The demand trajectories are generated by a state space model. A single hidden state - the level - is used and generates observations in sequence. Each newly generated observation is drawned from a probability distribution - here a negative binomial - and this observation is used to update the state.

The pseudo-code that governs the state is given by:

level[t = 0] = 1

foreach t:
mean[t]        = baseline[t] * level[t]
variance[t]    = mean[t] * dispersion
observation[t] = DrawNegativeBinomial(mean[t], variance[t])
level[t + 1]   = (1 - alpha) * level[t] + alpha * observation[t] / baseline[t]


If alpha = 0, the state space model is equivalent to a sequence of negative binomial distributions with mean = baseline[t] and variance[t] = baseline[t] * dispersion.

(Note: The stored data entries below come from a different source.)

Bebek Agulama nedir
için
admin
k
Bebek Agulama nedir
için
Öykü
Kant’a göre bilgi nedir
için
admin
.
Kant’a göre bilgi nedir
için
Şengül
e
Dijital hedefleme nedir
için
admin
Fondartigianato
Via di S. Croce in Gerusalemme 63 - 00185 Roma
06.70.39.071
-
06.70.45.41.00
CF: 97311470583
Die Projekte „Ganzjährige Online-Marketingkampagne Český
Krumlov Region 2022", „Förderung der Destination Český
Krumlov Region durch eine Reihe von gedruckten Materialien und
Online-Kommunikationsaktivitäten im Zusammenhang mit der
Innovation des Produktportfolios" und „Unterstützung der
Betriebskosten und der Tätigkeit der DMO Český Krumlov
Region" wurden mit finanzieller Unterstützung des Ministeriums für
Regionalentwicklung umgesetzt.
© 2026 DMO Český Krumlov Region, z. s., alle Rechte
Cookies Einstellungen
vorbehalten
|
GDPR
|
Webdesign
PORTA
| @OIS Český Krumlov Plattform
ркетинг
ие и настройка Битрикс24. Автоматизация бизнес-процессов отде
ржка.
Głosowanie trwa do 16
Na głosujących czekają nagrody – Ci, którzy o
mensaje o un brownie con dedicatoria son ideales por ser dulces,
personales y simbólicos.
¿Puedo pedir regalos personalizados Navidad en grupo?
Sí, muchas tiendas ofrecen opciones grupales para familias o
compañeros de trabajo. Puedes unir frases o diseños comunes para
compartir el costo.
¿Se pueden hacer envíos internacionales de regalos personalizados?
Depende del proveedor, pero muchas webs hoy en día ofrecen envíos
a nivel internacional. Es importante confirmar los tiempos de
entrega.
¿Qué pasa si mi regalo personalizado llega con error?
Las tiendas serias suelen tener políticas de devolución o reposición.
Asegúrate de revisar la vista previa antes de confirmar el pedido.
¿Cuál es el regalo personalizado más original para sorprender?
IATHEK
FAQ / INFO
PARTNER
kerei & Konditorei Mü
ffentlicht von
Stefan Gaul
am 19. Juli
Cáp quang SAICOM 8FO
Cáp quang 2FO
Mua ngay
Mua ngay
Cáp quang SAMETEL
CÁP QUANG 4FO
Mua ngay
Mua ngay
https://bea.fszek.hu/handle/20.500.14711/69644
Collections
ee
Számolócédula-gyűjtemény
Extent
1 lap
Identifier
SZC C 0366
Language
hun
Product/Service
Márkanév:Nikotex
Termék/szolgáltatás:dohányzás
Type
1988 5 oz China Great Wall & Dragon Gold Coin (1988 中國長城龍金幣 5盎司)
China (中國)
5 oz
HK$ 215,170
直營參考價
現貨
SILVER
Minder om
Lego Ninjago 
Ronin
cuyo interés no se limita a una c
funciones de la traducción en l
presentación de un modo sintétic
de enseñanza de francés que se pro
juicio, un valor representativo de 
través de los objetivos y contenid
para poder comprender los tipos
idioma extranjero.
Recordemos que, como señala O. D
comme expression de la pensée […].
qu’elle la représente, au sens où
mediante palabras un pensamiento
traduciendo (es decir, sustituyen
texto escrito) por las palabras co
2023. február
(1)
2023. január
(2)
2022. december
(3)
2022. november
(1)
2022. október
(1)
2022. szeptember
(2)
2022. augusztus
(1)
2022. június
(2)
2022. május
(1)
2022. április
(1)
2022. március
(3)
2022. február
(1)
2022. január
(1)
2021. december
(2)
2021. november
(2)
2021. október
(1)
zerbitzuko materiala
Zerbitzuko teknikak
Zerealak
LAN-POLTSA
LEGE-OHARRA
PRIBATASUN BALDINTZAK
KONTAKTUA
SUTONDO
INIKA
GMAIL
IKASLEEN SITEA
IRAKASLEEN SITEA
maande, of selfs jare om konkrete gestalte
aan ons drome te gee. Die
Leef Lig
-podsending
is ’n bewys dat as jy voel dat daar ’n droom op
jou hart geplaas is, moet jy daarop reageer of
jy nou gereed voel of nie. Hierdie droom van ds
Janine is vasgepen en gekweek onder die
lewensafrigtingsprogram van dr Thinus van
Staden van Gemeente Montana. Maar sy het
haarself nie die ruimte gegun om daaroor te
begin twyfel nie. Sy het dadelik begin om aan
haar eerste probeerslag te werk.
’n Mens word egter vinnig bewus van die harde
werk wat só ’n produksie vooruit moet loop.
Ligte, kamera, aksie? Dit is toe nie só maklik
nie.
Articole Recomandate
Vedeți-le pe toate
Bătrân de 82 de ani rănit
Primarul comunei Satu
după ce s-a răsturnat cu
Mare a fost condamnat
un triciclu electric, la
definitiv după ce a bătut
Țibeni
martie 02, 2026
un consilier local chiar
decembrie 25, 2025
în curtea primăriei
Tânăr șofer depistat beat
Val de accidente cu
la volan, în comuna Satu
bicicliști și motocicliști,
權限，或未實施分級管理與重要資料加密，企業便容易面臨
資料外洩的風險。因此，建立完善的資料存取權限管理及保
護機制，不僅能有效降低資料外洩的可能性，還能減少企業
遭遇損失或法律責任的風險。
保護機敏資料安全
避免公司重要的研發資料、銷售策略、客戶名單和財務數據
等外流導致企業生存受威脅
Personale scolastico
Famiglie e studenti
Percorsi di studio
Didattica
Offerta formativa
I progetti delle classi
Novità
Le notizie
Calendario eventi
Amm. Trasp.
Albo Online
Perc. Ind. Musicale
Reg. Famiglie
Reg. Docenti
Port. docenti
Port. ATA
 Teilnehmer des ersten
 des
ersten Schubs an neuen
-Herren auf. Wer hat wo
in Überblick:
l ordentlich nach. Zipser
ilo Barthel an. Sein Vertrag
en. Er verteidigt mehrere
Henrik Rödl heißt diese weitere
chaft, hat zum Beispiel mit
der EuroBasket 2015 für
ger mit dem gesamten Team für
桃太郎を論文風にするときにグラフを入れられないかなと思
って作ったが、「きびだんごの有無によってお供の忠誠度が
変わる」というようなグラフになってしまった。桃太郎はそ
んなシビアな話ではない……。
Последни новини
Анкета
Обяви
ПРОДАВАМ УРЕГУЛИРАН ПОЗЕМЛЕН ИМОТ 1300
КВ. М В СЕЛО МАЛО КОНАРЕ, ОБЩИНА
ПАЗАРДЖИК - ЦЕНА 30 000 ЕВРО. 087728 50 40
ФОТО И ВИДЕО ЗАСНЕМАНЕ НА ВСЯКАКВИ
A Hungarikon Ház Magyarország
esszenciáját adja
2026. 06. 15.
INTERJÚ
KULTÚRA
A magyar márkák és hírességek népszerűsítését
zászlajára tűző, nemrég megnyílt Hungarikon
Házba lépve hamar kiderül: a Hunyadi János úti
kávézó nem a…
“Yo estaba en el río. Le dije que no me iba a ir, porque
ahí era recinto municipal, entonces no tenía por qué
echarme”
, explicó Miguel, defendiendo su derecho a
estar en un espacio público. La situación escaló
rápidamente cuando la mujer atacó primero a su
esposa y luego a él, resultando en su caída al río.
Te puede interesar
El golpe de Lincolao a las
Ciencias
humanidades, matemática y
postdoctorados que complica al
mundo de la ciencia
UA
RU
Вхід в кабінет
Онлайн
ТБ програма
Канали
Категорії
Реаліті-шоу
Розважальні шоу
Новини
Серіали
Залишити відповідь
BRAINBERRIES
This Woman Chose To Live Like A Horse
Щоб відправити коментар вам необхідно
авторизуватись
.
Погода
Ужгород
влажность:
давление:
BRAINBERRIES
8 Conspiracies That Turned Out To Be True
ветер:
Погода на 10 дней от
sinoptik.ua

The number of trajectories used is also an input of the computation : the more trajectories, the more precise the computation, but also the longer it takes to compute. Similarly to the horizon, it is always beneficial to the precision to increase the number of trajectories, but past a certain point the precision gain becomes negligible.

### Function signature

/// Returns two zedfuncs associated to the marginal outcome of ordering units.
/// The space considered is the ordering space.
call actionrwd.reward<Items, Periods, Orders>(
/// Defines a non-ambiguous ordering per item (i.e. distinct values required).
Periods.TimeIndex: number as "TimeIndex",
/// The baseline of the average demand over each period.
Periods.Baseline: number as "Baseline",
/// The dispersion parameter (variance divided by mean) of the demand for each item.
Items.Dispersion: number as "Dispersion",
/// The update speed parameter of the ISSM model for each item.
Items.Alpha: number as "Alpha",
/// Stock on hand at the time the order is placed.
Items.StockOnHand: number as "StockOnHand",
/// Lead time, unit is abitrary time step, must be consistent with StepOfReorder.
/// Estimated next reorder time, in arbitrary time steps.
Items.StepOfReorder: number as "StepOfReorder",
/// Estimated order’s arrival period, zero-indexed.
/// ArrivalTime and StockOnOrder must be both present, or both absent.
Orders.ArrivalTime?: ranvar as "ArrivalTime",
/// Quantity associated to the pending order. Stock is assumed available at the beginning of the period.
Orders.StockOnOrder?: number as "StockOnOrder",
/// Number of trajectories used to evaluate to action reward.
scalar.Samples?: number as "Samples",
/// Seed used for the trajectory generator.
scalar.Seed?: number as "Seed",
Items -> Periods,
?Items -> Orders) : {
/// Probability of servicing the nth ordered unit while having the
/// responsibility to do so.
Items.SellThrough: zedfunc,
/// Mean estimate of the number of periods of carrying cost for the nth
/// ordered unit.
Items.HoldingTime: zedfunc
} as "actionrwd.reward"